Anja Fritz: Enaktivismus

keine gestaltete Umwelt ohne Lebewesen keine kognitiven Strukturen ohne Körper keine wahrnehmende Handlung ohne Umwelt keine kognitiven Strukturen ohne Lebenserhaltungstreben keine gestaltete Umwelt

Der Enaktivismus ist ein theoretischer Ansatz innerhalb einer Neuorientierung der Kognitionswissenschaften. Er thematisiert die Zusammenhänge und Wechselwirkungen von Körper, Kognition und Umwelt. Danach passen sich Lebewesen nicht nur an ihre jeweilige Umwelt an, sondern sie passen ihre Umwelt aktiv ihren Lebensbedürfnissen an. Innerhalb der Evolution entwickeln sich kognitive Strukturen entlang dieser Handlungen (vgl. Fingerhut/Hufendiek/Wild 2013: 83-91).
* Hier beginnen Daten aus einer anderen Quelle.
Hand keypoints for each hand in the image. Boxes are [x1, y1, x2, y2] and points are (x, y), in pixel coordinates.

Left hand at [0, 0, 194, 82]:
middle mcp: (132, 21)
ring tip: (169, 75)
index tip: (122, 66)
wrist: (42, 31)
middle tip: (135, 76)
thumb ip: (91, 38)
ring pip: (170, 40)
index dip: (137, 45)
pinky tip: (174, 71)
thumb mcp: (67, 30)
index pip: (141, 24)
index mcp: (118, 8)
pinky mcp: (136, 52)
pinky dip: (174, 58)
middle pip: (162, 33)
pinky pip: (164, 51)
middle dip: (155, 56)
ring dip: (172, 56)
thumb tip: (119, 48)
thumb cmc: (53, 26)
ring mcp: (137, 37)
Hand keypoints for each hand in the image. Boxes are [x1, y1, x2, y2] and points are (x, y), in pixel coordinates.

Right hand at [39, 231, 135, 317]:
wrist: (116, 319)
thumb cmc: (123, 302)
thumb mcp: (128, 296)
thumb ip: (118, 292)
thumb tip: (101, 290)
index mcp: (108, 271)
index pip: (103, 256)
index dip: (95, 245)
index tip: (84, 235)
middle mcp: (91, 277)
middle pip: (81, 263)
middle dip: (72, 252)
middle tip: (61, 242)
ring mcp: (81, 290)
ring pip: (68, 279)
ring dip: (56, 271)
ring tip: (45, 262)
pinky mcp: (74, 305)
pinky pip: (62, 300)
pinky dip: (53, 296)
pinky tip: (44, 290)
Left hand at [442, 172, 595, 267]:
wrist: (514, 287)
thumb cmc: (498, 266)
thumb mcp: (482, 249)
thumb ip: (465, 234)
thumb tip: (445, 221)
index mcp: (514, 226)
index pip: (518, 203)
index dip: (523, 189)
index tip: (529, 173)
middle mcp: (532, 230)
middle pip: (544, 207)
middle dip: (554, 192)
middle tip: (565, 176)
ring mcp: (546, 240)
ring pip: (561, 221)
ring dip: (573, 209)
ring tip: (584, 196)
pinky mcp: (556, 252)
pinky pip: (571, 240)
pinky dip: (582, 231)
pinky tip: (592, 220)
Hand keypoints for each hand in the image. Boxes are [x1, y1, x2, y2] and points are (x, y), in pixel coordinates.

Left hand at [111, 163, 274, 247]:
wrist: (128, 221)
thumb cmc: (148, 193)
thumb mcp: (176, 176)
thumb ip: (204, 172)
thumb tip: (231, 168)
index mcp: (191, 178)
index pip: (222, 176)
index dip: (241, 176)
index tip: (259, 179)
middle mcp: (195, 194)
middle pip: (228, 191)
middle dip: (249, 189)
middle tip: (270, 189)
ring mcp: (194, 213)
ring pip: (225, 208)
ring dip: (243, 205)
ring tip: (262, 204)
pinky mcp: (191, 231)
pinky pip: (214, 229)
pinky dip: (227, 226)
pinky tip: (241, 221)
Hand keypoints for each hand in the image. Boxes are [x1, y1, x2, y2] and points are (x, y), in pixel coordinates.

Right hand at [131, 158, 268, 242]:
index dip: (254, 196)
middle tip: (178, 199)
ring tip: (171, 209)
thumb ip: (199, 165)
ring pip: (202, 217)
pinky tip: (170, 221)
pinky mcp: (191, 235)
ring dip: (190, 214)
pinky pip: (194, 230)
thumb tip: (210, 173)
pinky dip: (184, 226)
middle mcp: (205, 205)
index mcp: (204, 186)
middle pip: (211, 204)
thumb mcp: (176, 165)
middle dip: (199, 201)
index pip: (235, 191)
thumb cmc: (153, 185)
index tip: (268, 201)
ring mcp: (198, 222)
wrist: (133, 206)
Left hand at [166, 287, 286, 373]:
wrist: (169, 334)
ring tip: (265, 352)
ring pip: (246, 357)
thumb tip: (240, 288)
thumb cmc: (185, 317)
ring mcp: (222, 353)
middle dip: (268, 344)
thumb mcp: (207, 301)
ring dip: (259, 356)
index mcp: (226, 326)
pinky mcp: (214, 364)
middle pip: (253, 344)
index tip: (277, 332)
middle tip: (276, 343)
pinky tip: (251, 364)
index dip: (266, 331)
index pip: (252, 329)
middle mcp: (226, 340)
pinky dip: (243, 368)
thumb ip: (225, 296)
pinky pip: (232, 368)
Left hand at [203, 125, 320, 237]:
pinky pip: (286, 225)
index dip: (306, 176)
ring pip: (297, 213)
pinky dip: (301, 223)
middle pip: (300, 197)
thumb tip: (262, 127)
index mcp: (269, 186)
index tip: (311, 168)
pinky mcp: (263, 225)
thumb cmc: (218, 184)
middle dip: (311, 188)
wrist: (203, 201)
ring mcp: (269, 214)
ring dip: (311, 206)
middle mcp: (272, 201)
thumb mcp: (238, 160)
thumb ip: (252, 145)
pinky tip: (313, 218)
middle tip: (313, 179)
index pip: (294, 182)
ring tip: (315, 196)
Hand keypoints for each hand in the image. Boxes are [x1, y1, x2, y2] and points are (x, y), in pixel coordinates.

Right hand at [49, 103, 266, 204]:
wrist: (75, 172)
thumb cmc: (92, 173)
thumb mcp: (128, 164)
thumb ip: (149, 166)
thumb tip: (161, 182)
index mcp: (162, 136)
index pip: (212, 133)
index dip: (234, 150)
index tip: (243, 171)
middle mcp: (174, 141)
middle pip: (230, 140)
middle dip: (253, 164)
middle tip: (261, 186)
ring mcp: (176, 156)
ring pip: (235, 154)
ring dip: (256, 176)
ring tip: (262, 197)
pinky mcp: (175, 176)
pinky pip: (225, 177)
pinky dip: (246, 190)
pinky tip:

Daran orientiert werden Organismen im Enaktivismus als komplexe autopoietische Systeme verstanden: Sie sind permanent damit beschäftigt, sich zu erhalten, zu entwickeln und zu erneuern (vgl. ebd.: 84). Das Streben nach Lebenserhaltung wird als die treibende Motivation des Organismus verstanden, aktiv gestaltend in die Umwelt einzugreifen. Als autopoietisches System unterscheidet er ein Innen und ein Außen. Wahrgenommen wird nur, was für die Lebenserhaltung des Systems von Bedeutung ist (sense-making) (ebd.: 84 f.). Durch wahrnehmungsgesteuerte Erfahrungen werden kognitive Strukturen ausgebildet. Diese verändern wiederum die Art und Weise, wie wir wahrnehmen. Neuronale Strukturen bringen die für uns erfahrbare Welt hervor (enact) (Varela/Thompson/Rosch 2013: 316). Der Enaktivismus geht also – im Gegensatz zum reinen Strukturalismus – von einer Wechselwirkung zwischen der Wahrnehmung des Individuums und der Außenwelt bei der Stiftung von Bedeutung aus.

Literatur:

  • Fingerhut, Jörg/ Hufendiek, Rebekka/ Wild, Markus (Hg.): Philosophie der Verkörperung. Grundlagentexte zu einer aktuellen Debatte. Berlin: Suhrkamp 2013.
  • Varela, Francisco/ Thompson, Evan/ Rosch, Eleanor: Enaktivismus – verkörperte Kognition. In: Philosophie der Verkörperung. Grundlagentexte zu einer aktuellen Debatte. Hg. von Jörg Fingerhut, Rebekka Hufendiek und Markus Wild. Berlin: Suhrkamp 2013. 293-327.